Dataset Information
The original ForestCover/Covertype dataset from UCI machine learning repository is a multiclass classification dataset. It is used in predicting forest cover type from cartographic variables only (no remotely sensed data). This study area includes four wilderness areas located in the Roosevelt National Forest of northern Colorado. These areas represent forests with minimal human-caused disturbances, so that existing forest cover types are more a result of ecological processes rather than forest management practices. This dataset has 54 attributes (10 quantitative variables, 4 binary wilderness areas and 40 binary soil type variables). Here, outlier detection dataset is created using only 10 quantitative attributes.
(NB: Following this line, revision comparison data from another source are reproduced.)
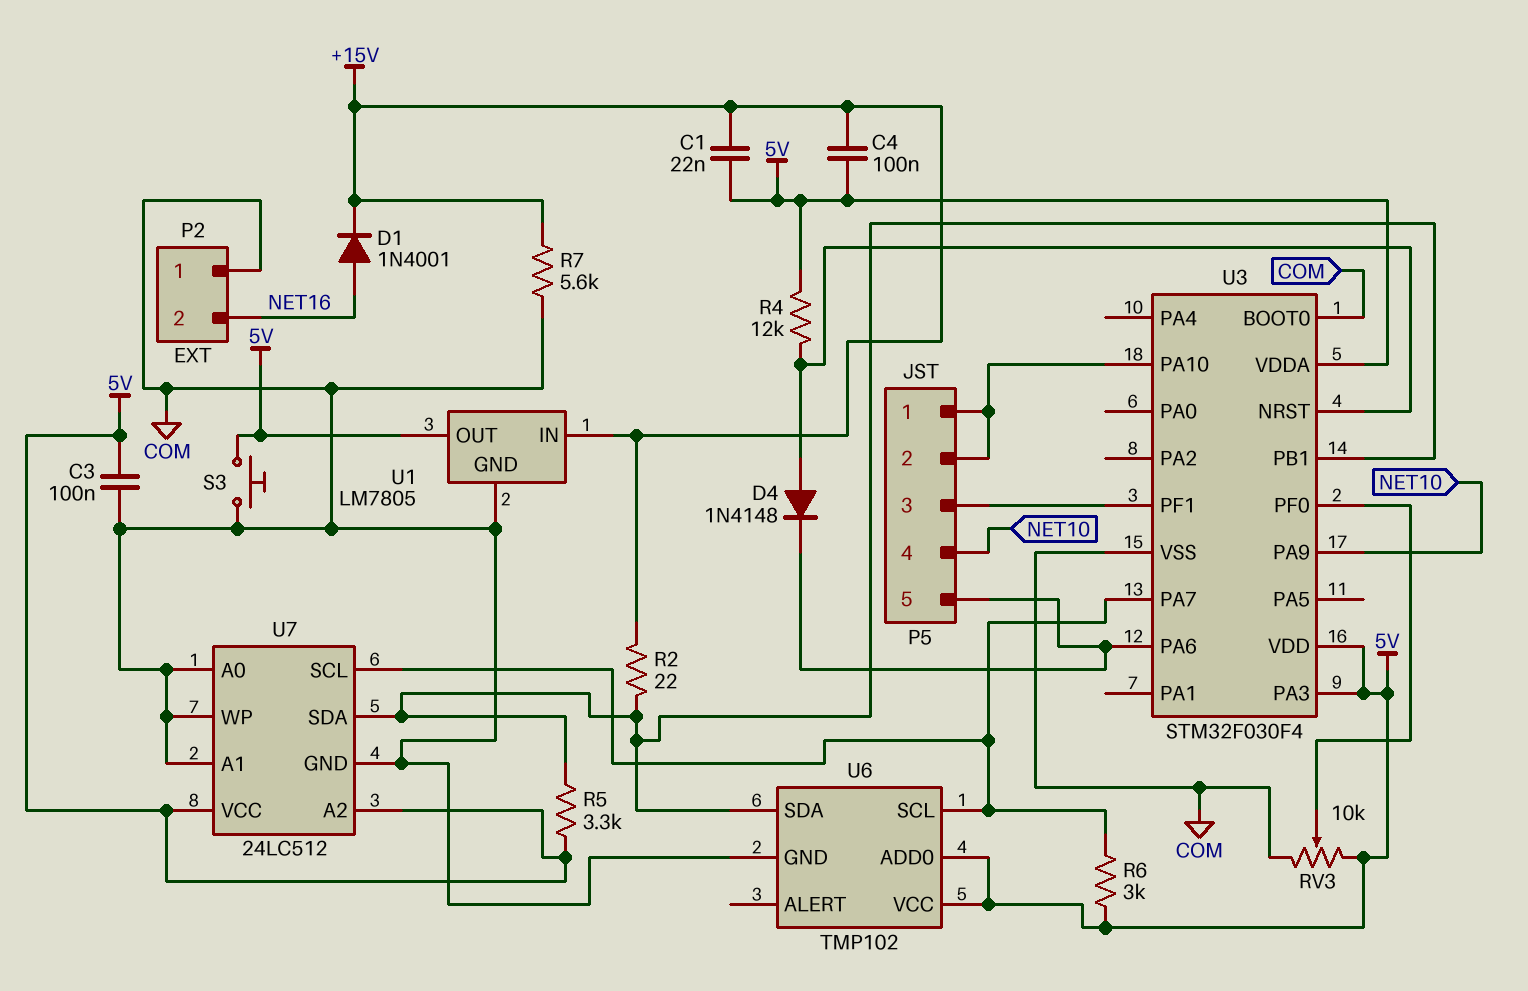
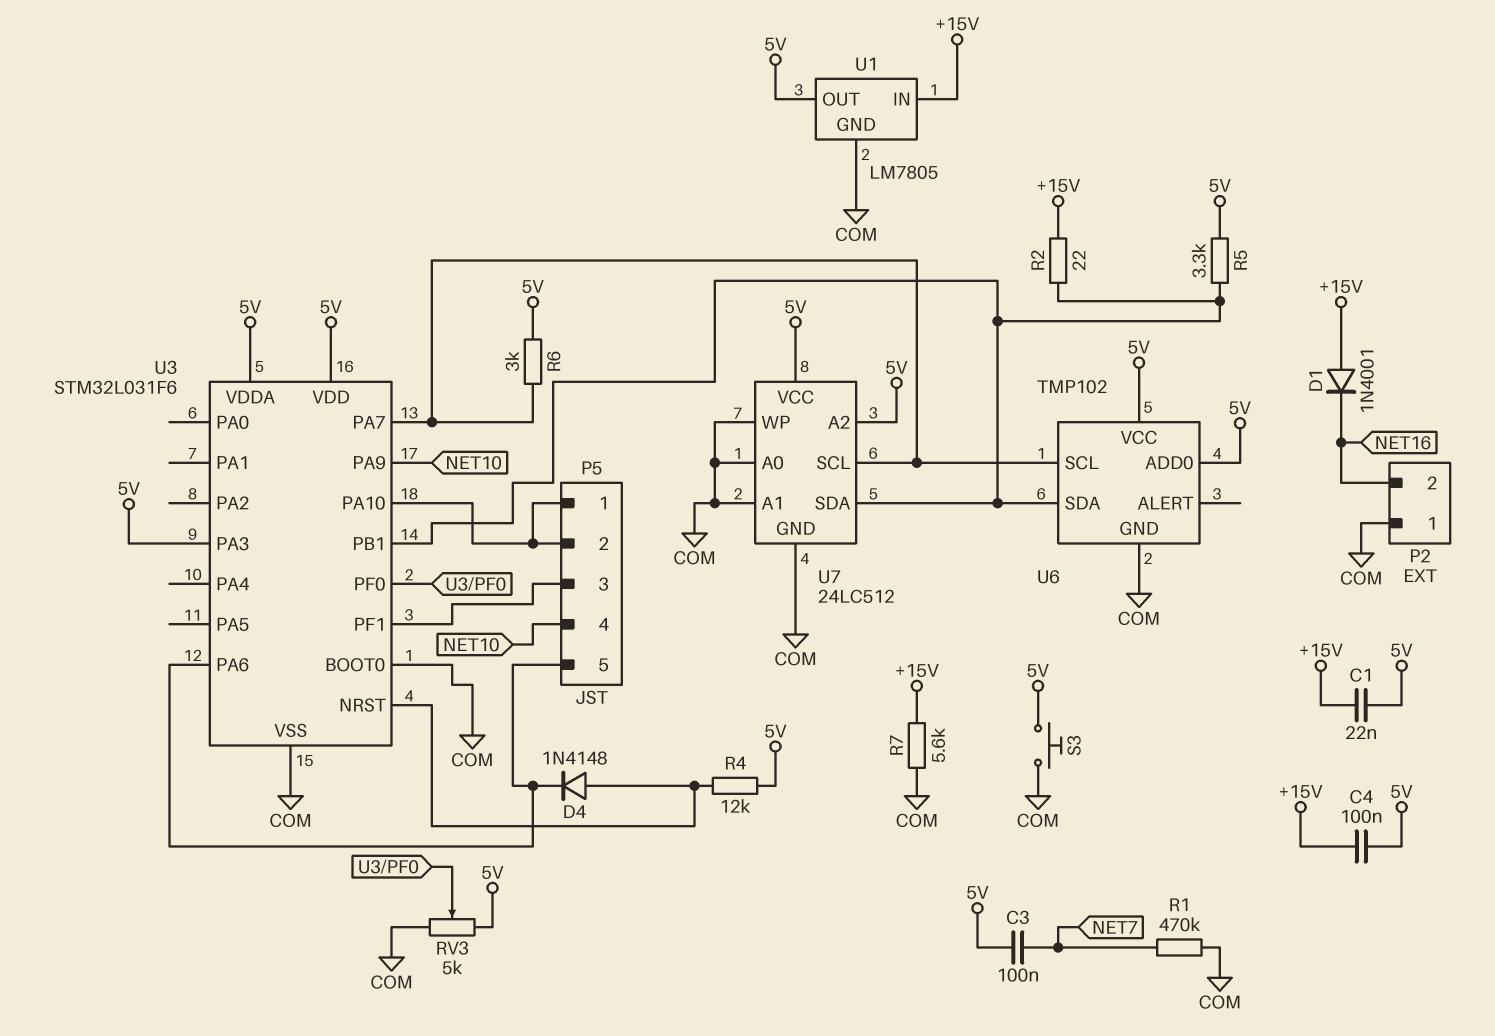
C3: 100nF (5V, COM) -> 100nF (5V, NET7)
D1: diode 1N4001 (A NET16, K +15V) -> diode 1N4001 (A +15V, K NET16)
R1: none -> 470k (COM, NET7)
RV3: 10k (5V, COM, wiper U3/PF0) -> 5k (5V, COM, wiper U3/PF0)
U3: STM32F030F4 -> STM32L031F6

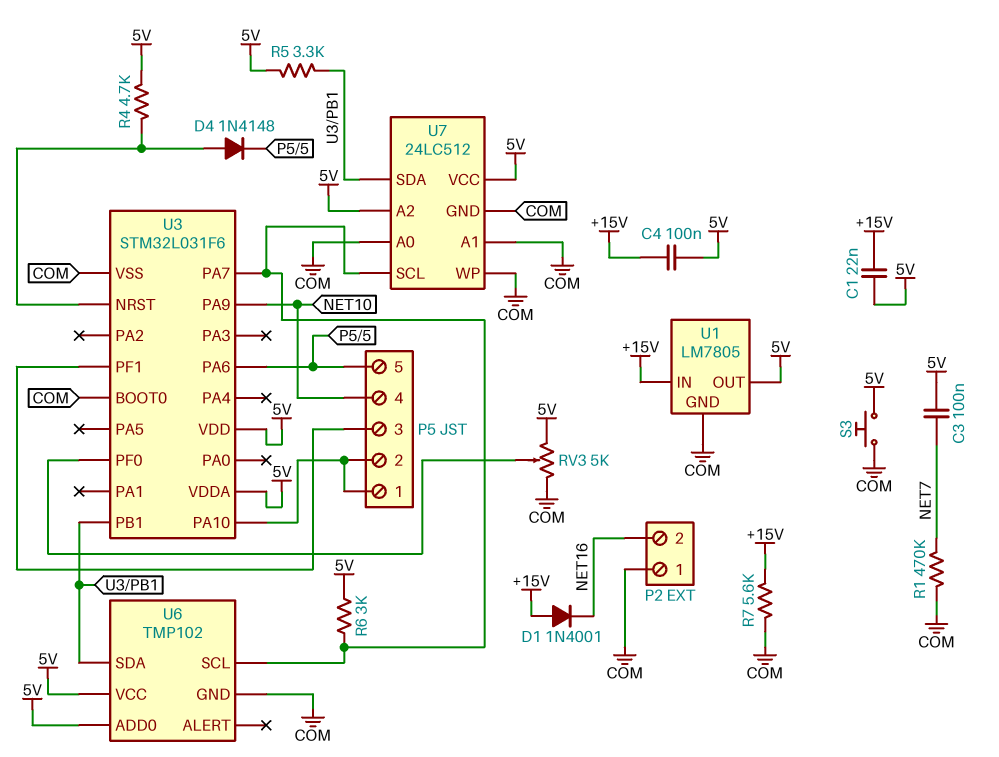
R2: 22 (+15V, U3/PB1) -> none
R4: 12k (5V, U3/NRST) -> 4.7k (5V, U3/NRST)
U3 pin PA3: 5V -> none

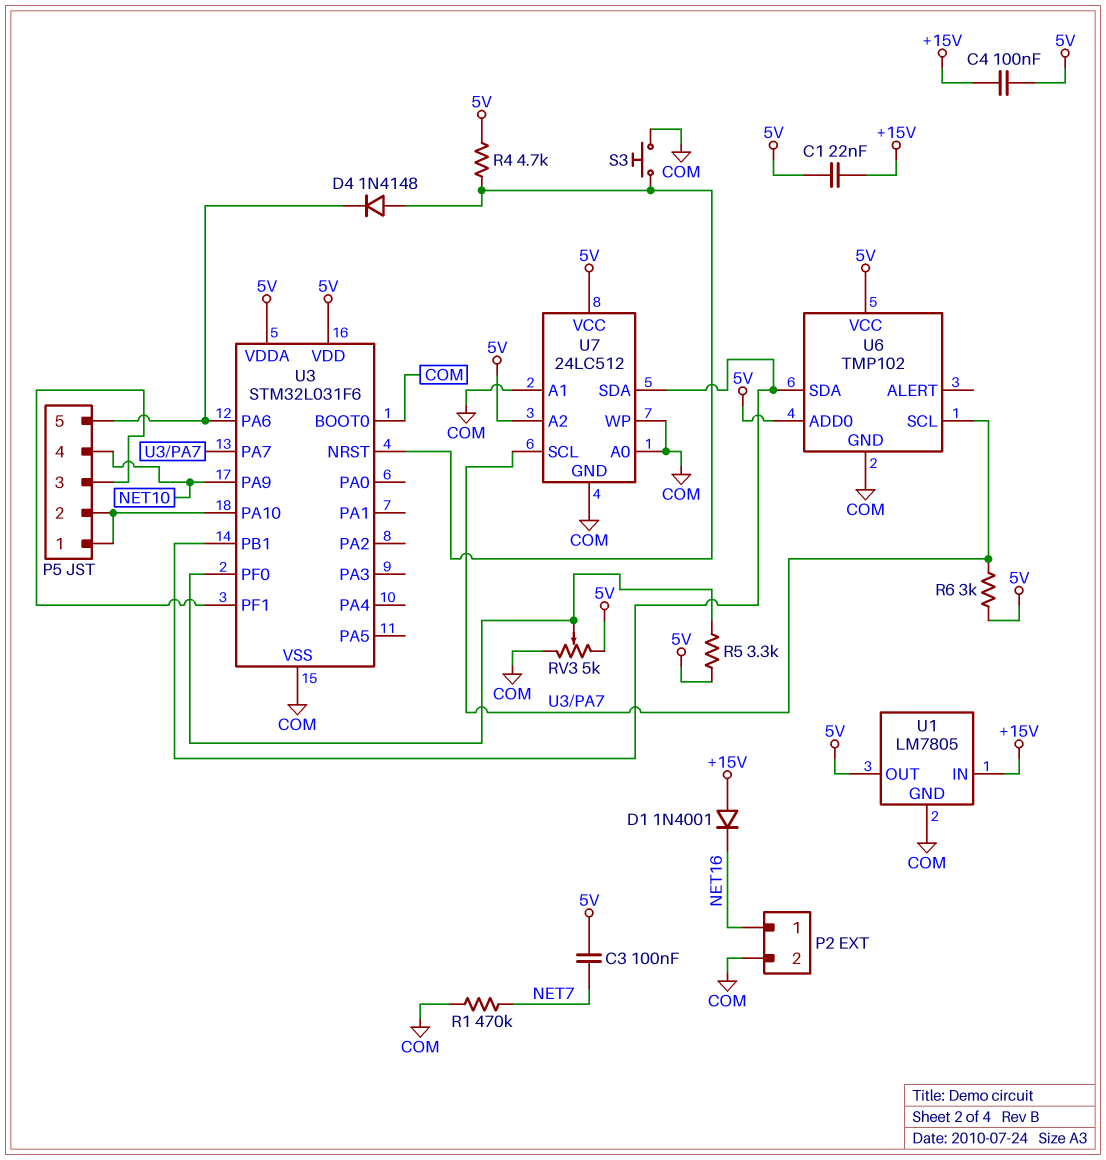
P2 pin 1: COM -> NET16
P2 pin 2: NET16 -> COM
R5: 3.3k (5V, U3/PB1) -> 3.3k (5V, U3/PF0)
R7: 5.6k (+15V, COM) -> none
S3: button (5V, COM) -> button (COM, U3/NRST)

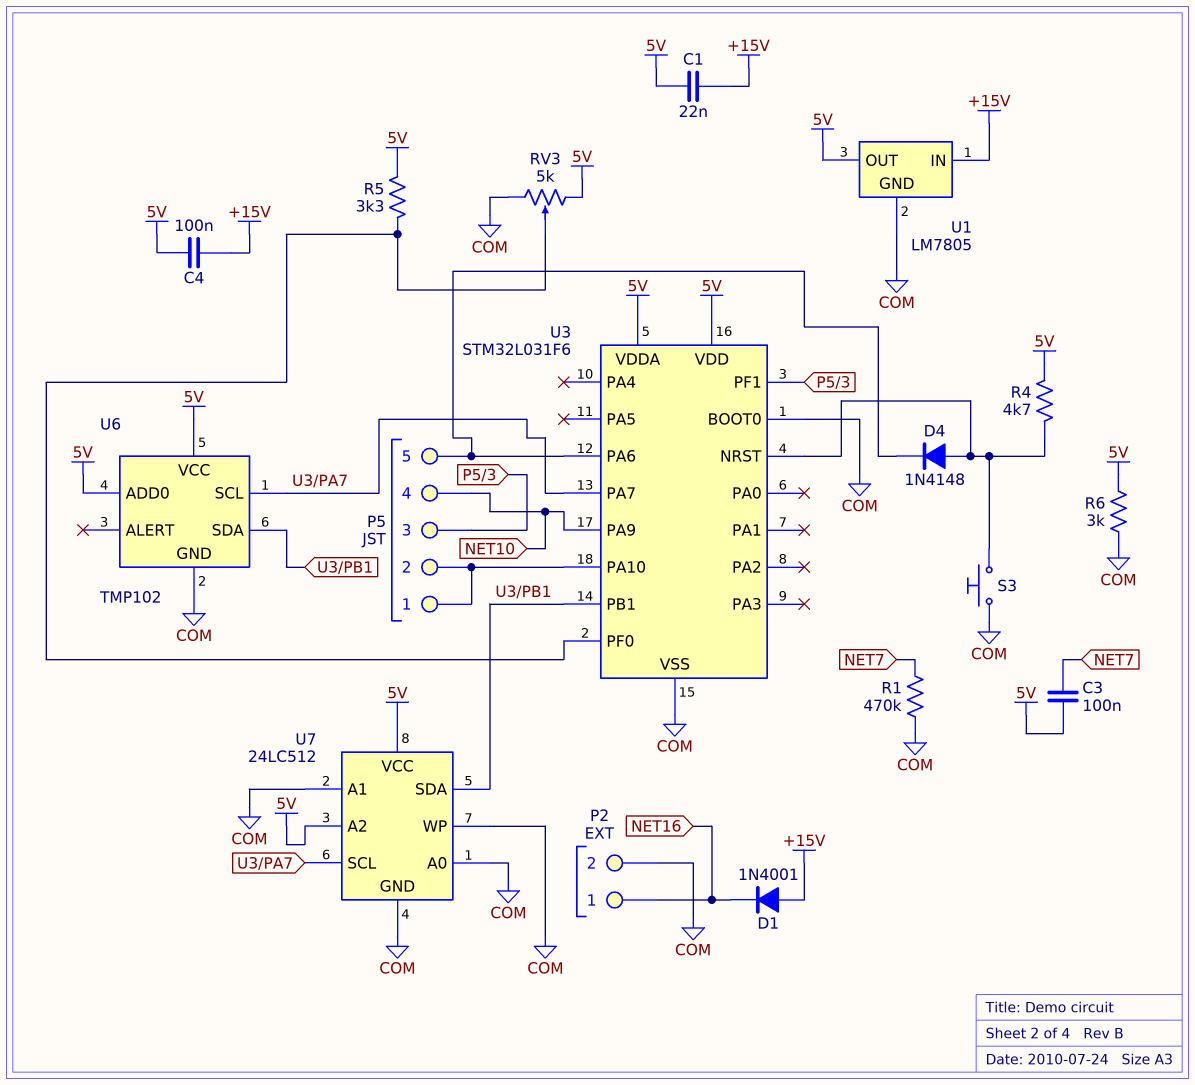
R6: 3k (5V, U3/PA7) -> 3k (5V, COM)

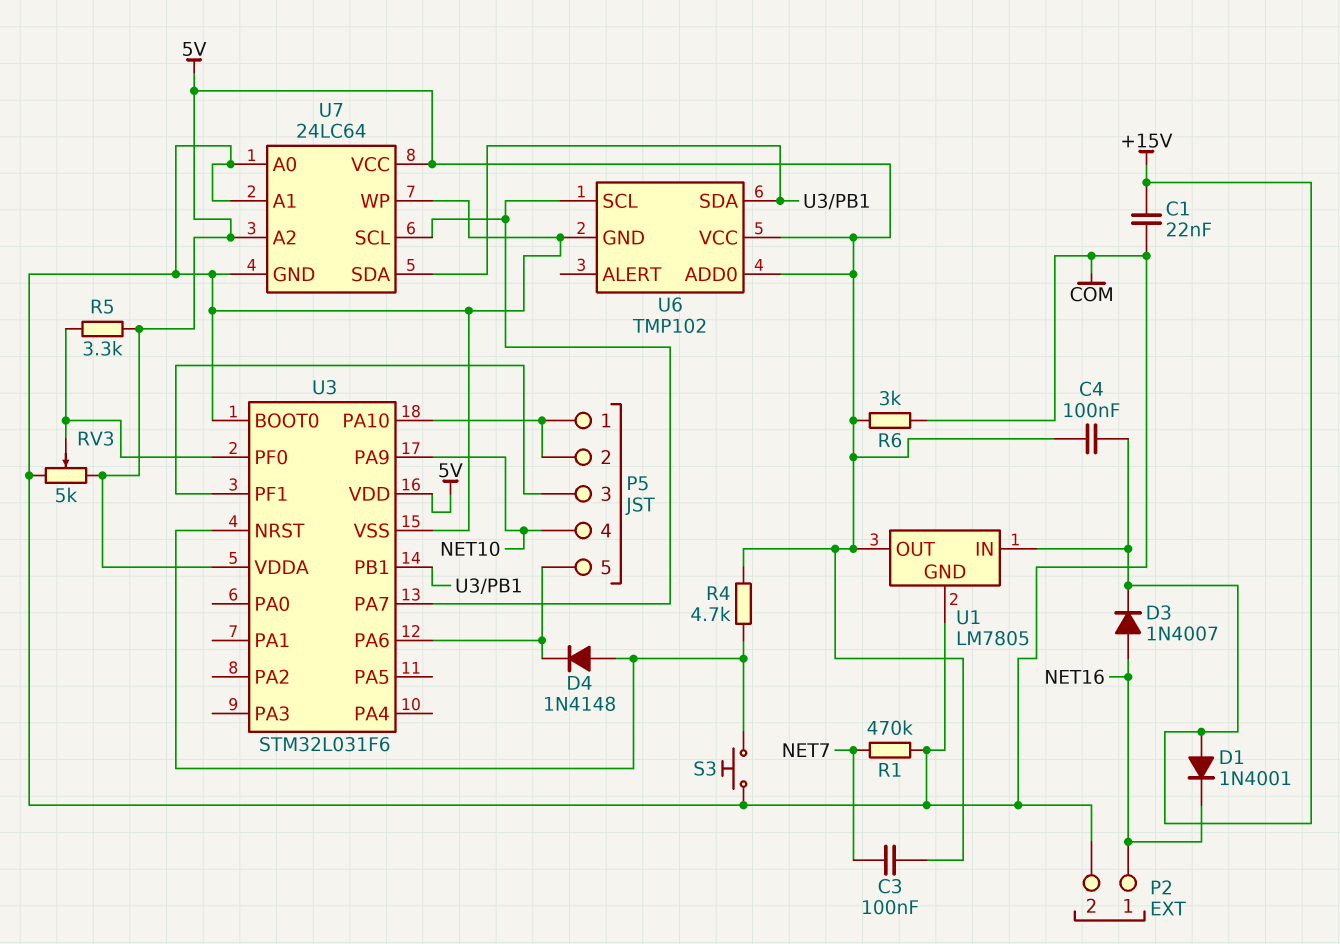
C1: 22nF (+15V, 5V) -> 22nF (+15V, COM)
D3: none -> diode 1N4007 (A NET16, K +15V)
U7: 24LC512 -> 24LC64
Instances from class 2 are considered as normal points and instances from class 4 are anomalies. The anomalies ratio is 0.9%. Instances from the other classes are omitted.
Source (citation)
Liu, Fei Tony, Kai Ming Ting, and Zhi-Hua Zhou. “Isolation forest.” 2008 Eighth IEEE International Conference on Data Mining. IEEE, 2008.
K. M. Ting, J. T. S. Chuan, and F. T. Liu. “Mass: A New Ranking Measure for Anomaly Detection.“, IEEE Transactions on Knowledge and Data Engineering, 2009.
Kai Ming Ting, Guang-Tong Zhou, Fei Tony Liu & Tan Swee Chuan. (2010). Mass Estimation and Its Applications. Proceedings of The 16th ACM SIGKDD Conference on Knowledge Discovery and Data Mining 2010. pp. 989-998.
Swee Chuan Tan, Kai Ming Ting & Fei Tony Liu. (2011). Fast Anomaly Detection for Streaming Data. Proceedings of the International Joint Conference on Artificial Intelligence 2011. pp.1151-1156.
Download
File: cover.mat
Description: X = Multi-dimensional point data, y = labels (1 = outliers, 0 = inliers)